Ознакомительная версия.
Тем не менее, хотя всё это очень развивало и вдохновляло, мне никогда не приходило в голову проводить какую-либо параллель между профессиональным мастерством и нашей самодеятельностью. И то, и другое было увлекательно, но совершенно по-разному.
Сторонним применением выступательного навыка, приобретённого в «Огоньке», стал мой дебют в качестве Деда Мороза в детском саду, куда ходил мой младший брат Максимка. Всё я сделал, как надо: разучил стихотворную роль, оделся в выданную дед-морозовскую униформу, постучал посохом в окно с улицы, радушно общался с детьми и раздавал подарки. Даже гонорар получил. Правда вечером, когда мы все уже были дома, Максим внимательно пригляделся ко мне и торжественно сообщил:
– А к нам Дед Мороз приходил в такой же рубашке, как у Вити!..
До разоблачения дело не дошло, поскольку мы решили, что такая рубашка не одна и налицо обычное житейское совпадение.
В 1977 году, когда школу перевели в другое здание, «Огонёк» переехал (после пятнадцатилетнего симбиоза с пятьдесят второй) в Дом культуры «Тушино». Но и там я ещё поддерживал с ним контакт.
Однажды меня позвали на съёмки телевизионной передачи «Москвичка», посвящённой, в частности, юбилею нашего театра, хотя там были и другие сюжеты. Я пришёл с двумя своими детьми, уже бородатый. Пока снимали мою пылкую речь про «Огонёк», Надежда Семёновна посадила Аню и Сашу к себе на колени. Так они и были показаны по телевизору. А меня вырезали, потому что я был с бородой. Она тогда была почему-то нежелательным атрибутом, с точки зрения цензуры.
Не припомню в детстве и в отрочестве классических ребячьих желаний: быть моряком, лётчиком и прочее. Разве что в космос полететь я был бы не против. В 1961 году, когда начались космические полёты – с Гагарина – мне было пятнадцать лет. И я подумывал (наверное, как и многие тысячи подростков): вот бы предложить себя для очередного полёта. Если погибну, не жалко, не особо ценный кадр, а в случае успеха – польза стране. Да и прославиться тоже приятно. О подготовке в космонавты и прочих особенностях этой профессии (тогда ещё единичной) я ничего толком не знал. Ведь только что собачек на орбиту запускали, чем я хуже?
Любопытно, что главным козырем таких чисто умственных мечтаний была собственная малоценность, даже никчёмность вроде бы. Из чего можно догадаться, что об уверенном чувстве призвания речи ещё не было.
Но ведь должны были возникать хоть какие-то его признаки?.. Какие-то намёки?..

» **ВЫБОРКА ДАННЫХ**:
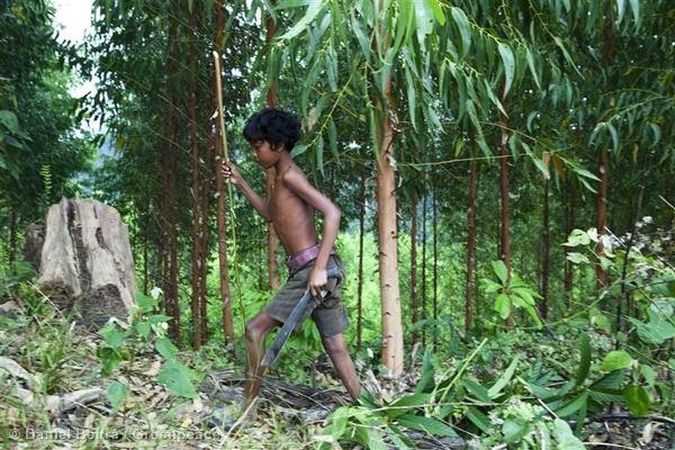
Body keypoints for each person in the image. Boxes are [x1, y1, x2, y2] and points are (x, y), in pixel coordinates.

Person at [222, 107, 361, 407]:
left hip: (315, 270)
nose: (255, 153)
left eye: (258, 146)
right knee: (335, 344)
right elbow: (270, 215)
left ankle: (247, 409)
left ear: (278, 145)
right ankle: (369, 408)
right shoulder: (278, 176)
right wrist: (240, 181)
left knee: (254, 329)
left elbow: (332, 213)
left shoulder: (290, 176)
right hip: (318, 270)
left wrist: (319, 269)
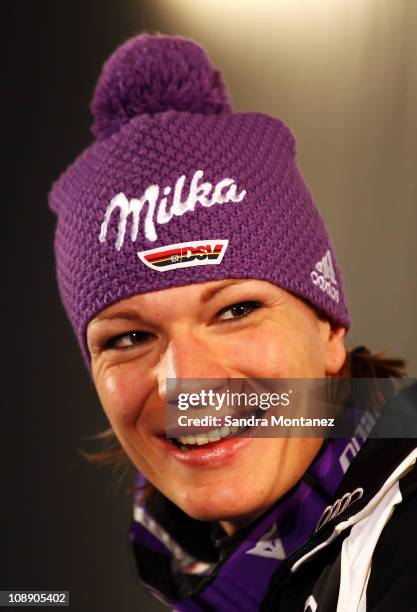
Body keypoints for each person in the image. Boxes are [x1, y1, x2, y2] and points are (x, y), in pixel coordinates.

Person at [49, 34, 416, 611]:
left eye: (235, 311)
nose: (186, 382)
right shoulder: (198, 567)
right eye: (130, 337)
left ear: (327, 326)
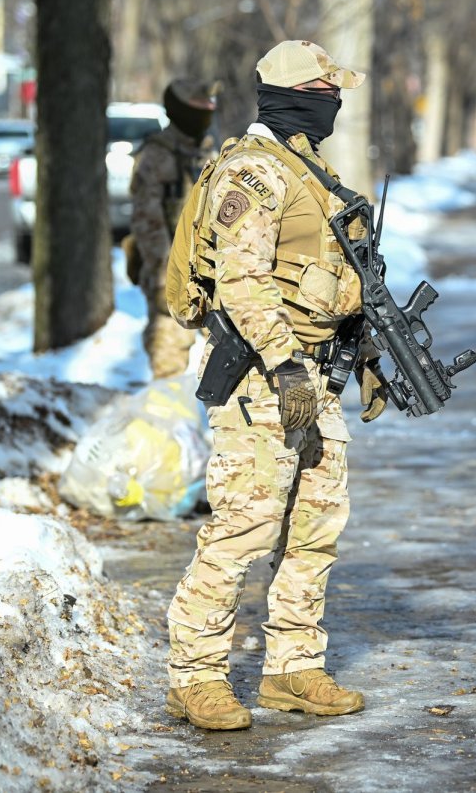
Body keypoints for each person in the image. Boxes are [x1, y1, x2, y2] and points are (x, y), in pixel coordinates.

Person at [163, 40, 387, 731]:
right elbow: (241, 281)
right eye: (328, 90)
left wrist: (369, 351)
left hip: (313, 375)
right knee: (244, 528)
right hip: (263, 378)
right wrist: (287, 365)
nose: (336, 102)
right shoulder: (255, 174)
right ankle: (195, 675)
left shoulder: (308, 167)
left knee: (314, 527)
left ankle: (292, 668)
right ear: (298, 95)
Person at [129, 78, 219, 378]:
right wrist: (164, 275)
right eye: (198, 107)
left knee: (227, 363)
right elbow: (146, 222)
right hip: (169, 271)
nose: (206, 112)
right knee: (168, 362)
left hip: (213, 275)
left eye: (209, 107)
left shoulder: (208, 152)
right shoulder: (156, 155)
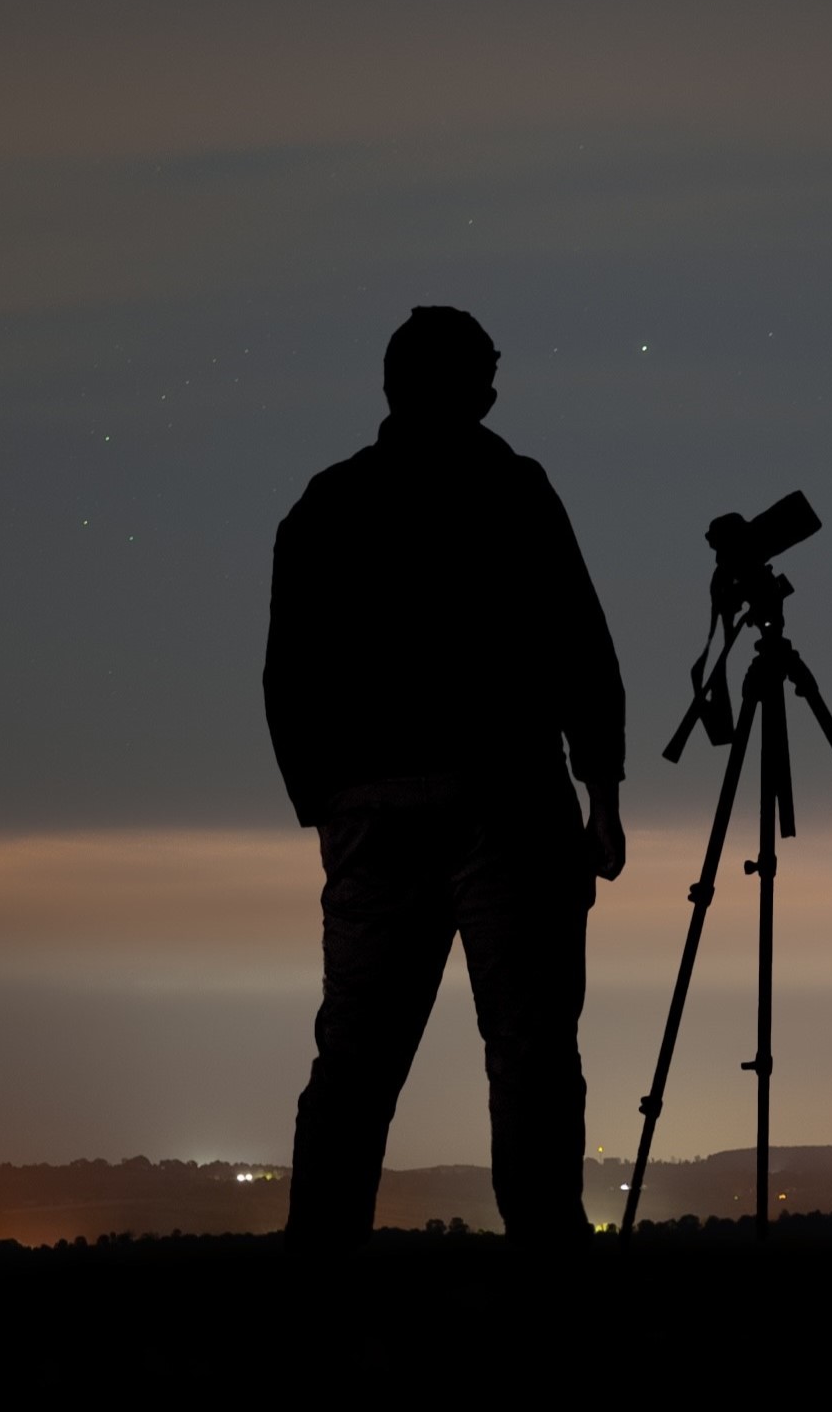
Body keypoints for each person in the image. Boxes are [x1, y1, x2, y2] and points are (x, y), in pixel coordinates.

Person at [265, 305, 628, 1246]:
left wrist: (329, 803)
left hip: (375, 814)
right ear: (473, 388)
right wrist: (604, 791)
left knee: (355, 1057)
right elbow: (578, 642)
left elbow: (286, 673)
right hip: (506, 805)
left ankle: (321, 1264)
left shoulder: (326, 502)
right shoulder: (513, 489)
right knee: (531, 1051)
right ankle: (545, 1254)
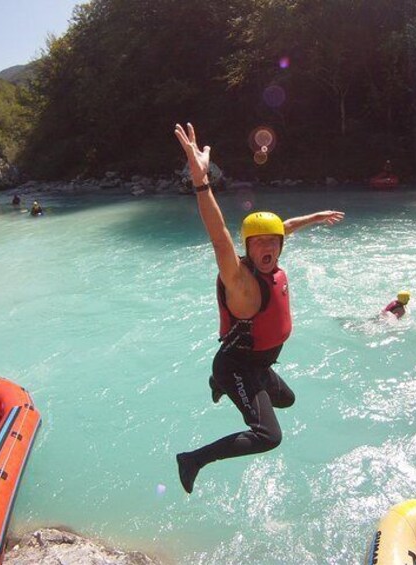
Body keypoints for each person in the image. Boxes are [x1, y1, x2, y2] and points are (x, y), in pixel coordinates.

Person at [173, 122, 345, 494]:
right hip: (239, 364)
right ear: (248, 248)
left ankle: (224, 384)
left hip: (261, 362)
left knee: (287, 399)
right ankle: (192, 459)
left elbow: (285, 227)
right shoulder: (241, 281)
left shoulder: (272, 252)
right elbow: (219, 236)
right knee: (269, 436)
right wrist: (202, 183)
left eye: (274, 243)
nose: (267, 248)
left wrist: (315, 217)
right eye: (259, 244)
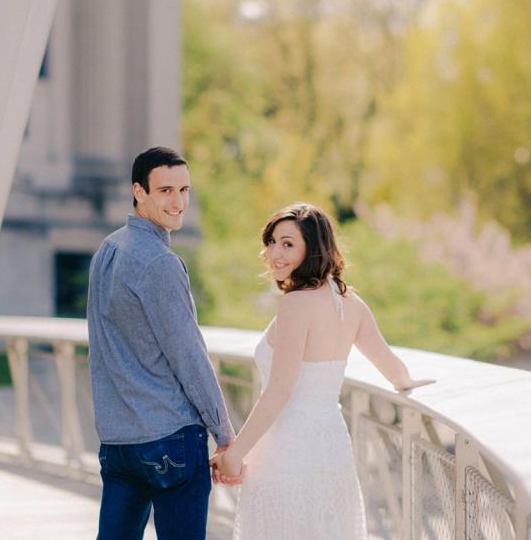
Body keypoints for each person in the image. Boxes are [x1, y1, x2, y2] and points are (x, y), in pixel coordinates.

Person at [210, 202, 434, 539]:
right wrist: (410, 383)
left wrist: (235, 454)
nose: (274, 254)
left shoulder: (295, 304)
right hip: (331, 449)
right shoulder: (351, 303)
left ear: (312, 249)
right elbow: (395, 371)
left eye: (288, 244)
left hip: (286, 450)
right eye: (271, 242)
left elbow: (280, 391)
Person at [87, 146, 236, 540]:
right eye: (166, 190)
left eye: (184, 190)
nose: (179, 202)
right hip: (169, 439)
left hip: (119, 442)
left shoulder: (108, 249)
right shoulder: (160, 263)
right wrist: (224, 434)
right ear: (139, 191)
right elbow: (189, 356)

» **ЗАДАНИЕ**: Перепишите фрагмент воспоминаний от слов «В 1977 году, когда» до слов «с ним контакт.» включительно, заменив «контакт» на «связь». Записи взяты из другого источника.

» **ОТВЕТ НА ЗАДАНИЕ**:
В 1977 году, когда школу перевели в другое здание, «Огонёк» переехал (после пятнадцатилетнего симбиоза с пятьдесят второй) в Дом культуры «Тушино». Но и там я ещё поддерживал с ним связь.